The Middle East is on fire. The Strait of Hormuz is shut down. Oil and gas flows are choked off. So yes, fuel costs are up. Everyone gets that.

But what is happening now looks less like cost recovery and more like a surcharge stampede.

From the shipper side, fuel matters. Ocean carriers burn bunker. Air carriers burn jet fuel. Draymen and truckers feel diesel swings fast. No serious transportation person argues otherwise.

Then the racket begins.

The same fuel spike gets charged over and over at every handoff. Ocean surcharge. Air surcharge. Origin dray surcharge. Destination dray surcharge. Truck surcharge. Parcel surcharge. Final-mile surcharge. By the time the product lands on a homeowner’s porch, one fuel event has turned into a chain-wide billing party.

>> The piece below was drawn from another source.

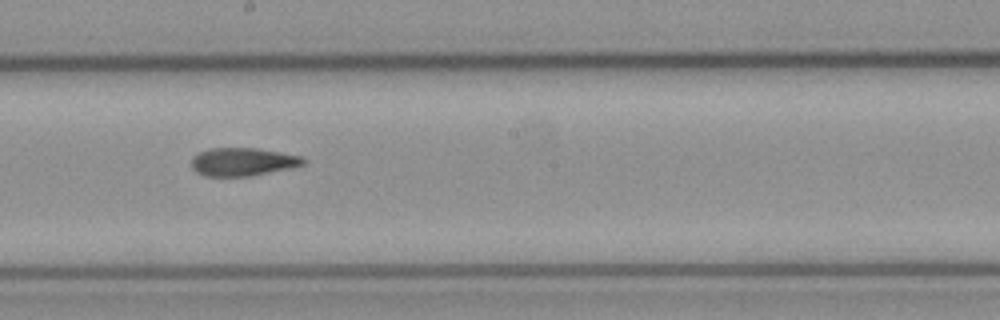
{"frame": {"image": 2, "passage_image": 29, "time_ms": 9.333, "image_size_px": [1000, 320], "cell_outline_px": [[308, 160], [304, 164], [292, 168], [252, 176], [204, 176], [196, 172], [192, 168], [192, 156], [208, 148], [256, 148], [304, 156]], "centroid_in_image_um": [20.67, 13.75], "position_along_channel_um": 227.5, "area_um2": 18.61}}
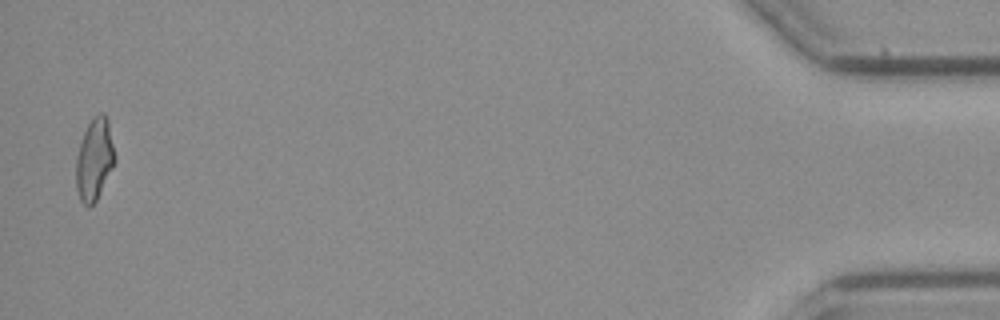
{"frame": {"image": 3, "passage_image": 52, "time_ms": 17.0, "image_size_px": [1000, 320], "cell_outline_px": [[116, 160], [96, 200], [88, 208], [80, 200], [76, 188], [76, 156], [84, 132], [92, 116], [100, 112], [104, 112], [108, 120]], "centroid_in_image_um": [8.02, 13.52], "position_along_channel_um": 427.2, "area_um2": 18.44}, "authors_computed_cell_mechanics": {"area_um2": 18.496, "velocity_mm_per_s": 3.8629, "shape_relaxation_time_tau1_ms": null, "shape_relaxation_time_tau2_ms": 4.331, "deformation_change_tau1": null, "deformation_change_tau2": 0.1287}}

And that last leg is where this gets especially suspect.

On parcel and final mile, fuel is only one part of cost. Labor, sorting, delivery density, terminals, handling, failed stops, tech, and overhead usually matter more. So, when carriers slap on loud, highly visible fuel surcharges, consumers have every right to wonder: is this really about fuel, or is fuel just the excuse?

That is the issue. Not whether fuel costs are real. They are. The issue is whether surcharges go beyond extra fuel cost and become an easy pass-through with margin tucked inside.

A fair surcharge should be clear, temporary, tied to a real index, and come down when fuel comes down. Too often we get the opposite: vague formulas, sticky fees, and “temporary” charges that never seem to leave.

My view - Passing through part of a real fuel spike is fair. Passing through all of it, all along the chain, look a lot like taking advantage of the end consumer!